06/11/2009 11:00PM

My Happiness capable of winning first in U.S.

Email

LOUISVILLE, Ky. - Bobby Barnett has won more than 1,300 races in a training career that began in earnest in the late 1980s, after he completed a stint of several years of working under D. Wayne Lukas. His career peaked in the 1990s, with his stable recording highs in wins (135) in 1994 and earnings (nearly $4.9 million) in 1998.

In recent years, however, the stable hasn't been nearly as productive, which Barnett attributes largely to the loss of his longtime client and benefactor, John Franks, whose massive Thoroughbred holdings were dispersed shortly after his death on Dec. 31, 2003. Barnett sent out just seven winners in 2007, his lowest total since he was still working primarily as an assistant to Lukas in 1986.

"It's been a long, grinding few years," said Barnett, a Texas native who will turn 60 next month. "But hopefully we're putting it in the past."

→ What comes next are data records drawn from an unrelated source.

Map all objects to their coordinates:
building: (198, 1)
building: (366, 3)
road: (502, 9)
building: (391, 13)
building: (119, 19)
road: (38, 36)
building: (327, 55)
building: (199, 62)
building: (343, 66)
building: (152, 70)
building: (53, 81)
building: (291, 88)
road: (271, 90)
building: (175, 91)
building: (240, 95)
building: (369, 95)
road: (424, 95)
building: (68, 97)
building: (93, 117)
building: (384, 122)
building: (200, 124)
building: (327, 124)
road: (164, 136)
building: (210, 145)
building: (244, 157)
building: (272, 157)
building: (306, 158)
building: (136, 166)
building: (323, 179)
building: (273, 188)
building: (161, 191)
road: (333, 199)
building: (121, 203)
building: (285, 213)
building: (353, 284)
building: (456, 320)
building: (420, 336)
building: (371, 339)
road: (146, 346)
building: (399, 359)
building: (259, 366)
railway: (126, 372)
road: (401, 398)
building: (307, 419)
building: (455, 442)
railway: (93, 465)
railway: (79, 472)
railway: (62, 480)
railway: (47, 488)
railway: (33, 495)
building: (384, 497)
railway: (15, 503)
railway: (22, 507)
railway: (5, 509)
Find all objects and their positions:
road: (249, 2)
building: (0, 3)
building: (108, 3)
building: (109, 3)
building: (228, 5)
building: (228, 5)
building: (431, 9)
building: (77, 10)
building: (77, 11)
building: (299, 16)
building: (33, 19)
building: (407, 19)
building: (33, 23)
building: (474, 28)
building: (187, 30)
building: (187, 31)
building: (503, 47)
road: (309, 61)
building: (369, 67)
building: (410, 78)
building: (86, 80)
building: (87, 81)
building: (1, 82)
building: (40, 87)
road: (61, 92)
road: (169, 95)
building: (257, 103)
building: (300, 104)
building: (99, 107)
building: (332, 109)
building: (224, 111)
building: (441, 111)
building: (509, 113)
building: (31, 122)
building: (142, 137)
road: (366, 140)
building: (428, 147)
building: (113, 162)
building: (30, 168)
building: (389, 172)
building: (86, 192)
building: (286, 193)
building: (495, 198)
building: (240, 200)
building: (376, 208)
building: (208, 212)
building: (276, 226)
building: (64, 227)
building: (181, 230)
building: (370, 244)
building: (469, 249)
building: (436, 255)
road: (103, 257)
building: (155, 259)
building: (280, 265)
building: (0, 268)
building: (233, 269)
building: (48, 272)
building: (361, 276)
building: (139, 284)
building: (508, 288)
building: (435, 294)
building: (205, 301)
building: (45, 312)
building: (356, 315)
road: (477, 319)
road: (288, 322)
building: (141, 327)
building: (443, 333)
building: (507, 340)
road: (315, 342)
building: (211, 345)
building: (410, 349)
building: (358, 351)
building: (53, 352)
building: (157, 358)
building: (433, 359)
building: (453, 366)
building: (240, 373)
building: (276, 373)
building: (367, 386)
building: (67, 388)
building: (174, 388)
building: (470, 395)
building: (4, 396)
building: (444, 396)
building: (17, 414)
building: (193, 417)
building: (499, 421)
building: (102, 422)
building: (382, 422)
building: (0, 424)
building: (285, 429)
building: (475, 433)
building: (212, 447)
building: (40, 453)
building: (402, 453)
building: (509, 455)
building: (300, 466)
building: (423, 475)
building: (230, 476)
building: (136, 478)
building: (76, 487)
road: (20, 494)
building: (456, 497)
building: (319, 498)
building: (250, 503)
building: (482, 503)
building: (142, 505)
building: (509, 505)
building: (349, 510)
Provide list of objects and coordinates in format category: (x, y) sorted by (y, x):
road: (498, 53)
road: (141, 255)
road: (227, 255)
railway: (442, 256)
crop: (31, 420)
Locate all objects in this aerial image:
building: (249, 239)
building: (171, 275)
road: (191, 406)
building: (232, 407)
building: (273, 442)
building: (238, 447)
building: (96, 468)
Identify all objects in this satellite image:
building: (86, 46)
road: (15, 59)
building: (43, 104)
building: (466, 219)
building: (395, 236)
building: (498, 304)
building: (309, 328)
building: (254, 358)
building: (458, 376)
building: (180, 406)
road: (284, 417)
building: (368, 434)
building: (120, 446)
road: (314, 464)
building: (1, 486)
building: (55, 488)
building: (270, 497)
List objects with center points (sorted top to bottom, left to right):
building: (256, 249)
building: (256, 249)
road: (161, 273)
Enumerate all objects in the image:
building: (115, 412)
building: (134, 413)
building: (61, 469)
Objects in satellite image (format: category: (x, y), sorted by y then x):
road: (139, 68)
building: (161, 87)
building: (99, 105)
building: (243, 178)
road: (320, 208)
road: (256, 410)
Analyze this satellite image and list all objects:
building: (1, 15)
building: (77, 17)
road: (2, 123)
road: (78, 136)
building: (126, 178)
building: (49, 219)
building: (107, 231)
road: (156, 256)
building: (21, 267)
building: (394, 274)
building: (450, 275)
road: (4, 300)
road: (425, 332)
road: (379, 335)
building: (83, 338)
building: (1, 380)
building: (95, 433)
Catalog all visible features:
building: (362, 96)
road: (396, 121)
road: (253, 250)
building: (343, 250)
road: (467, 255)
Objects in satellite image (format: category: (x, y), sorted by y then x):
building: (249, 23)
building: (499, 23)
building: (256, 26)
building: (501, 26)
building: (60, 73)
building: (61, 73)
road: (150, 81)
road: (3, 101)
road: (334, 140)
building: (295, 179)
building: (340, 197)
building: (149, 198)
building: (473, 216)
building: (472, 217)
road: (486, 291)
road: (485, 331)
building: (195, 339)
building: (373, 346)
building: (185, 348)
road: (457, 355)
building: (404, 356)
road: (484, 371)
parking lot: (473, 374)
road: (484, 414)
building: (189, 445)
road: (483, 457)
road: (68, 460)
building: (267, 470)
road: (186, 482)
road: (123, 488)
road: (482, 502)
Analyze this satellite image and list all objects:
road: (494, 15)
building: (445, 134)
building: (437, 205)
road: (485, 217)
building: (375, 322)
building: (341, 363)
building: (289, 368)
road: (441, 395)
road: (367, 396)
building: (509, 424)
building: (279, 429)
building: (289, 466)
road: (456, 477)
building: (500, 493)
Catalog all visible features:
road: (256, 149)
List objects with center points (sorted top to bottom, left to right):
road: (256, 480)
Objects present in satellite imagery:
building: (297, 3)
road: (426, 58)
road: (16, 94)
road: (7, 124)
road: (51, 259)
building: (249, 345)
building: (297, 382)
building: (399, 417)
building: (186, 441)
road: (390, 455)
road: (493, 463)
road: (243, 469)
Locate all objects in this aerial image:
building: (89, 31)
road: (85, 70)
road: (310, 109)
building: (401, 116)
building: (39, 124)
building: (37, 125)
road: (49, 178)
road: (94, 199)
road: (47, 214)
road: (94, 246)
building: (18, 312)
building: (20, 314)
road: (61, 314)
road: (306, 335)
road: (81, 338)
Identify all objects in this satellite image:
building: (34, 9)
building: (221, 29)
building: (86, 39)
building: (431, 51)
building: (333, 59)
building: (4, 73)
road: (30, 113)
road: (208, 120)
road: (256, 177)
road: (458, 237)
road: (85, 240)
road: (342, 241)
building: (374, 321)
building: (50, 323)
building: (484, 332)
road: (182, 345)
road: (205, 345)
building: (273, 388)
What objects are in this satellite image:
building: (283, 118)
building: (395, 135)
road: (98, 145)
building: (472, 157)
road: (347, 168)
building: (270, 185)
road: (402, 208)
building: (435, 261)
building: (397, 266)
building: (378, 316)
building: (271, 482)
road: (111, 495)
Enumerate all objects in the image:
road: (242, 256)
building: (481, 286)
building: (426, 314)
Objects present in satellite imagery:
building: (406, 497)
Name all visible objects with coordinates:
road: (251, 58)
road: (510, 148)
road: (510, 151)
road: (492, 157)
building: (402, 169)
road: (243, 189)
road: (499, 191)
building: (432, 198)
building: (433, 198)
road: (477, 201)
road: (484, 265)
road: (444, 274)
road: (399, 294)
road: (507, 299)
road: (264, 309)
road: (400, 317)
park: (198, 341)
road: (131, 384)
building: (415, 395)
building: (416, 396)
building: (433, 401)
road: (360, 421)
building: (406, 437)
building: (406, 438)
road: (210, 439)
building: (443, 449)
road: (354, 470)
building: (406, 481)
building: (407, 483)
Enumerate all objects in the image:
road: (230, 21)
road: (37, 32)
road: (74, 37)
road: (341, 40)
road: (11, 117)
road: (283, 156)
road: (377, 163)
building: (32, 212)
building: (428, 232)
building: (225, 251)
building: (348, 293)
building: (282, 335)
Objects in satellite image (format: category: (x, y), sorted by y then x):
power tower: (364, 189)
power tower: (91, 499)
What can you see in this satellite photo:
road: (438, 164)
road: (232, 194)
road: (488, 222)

It's not as if the man suddenly forgot how to train a racehorse. Given the right material with which to work, Barnett can compete with the best, as he demonstrated when he was the leading trainer at Churchill Downs, Oaklawn Park, and Louisiana Downs, and when horses such as Halo America, Answer Lively, Precocity, and Littlebitlively filled his stalls.

On Sunday at Churchill, Barnett will have a chance to flaunt those abilities when My Happiness finds what appears to be the softest spot since he was imported from South America last year. Winless in nine tries on this continent, the Argentine-bred My Happiness figures to outclass the opposition in the fourth race, a $52,700 second-level allowance scheduled for a mile on turf.

My Happiness, owned by Fritz McTarnahan, is a stretch-runner who should get plenty of help with the pace Sunday. Several of his six rivals (one other, Glenwood Canyon, is a main-track-only designee) are front-running types who figure to have a difficult time holding off his sustained run. Of those, Good Sermon looks most capable of holding on for a mild upset.

"We look tough in there, do we?" asked Barnett, adding in typical self-deprecation: "Good, because we need all the help we can get these days."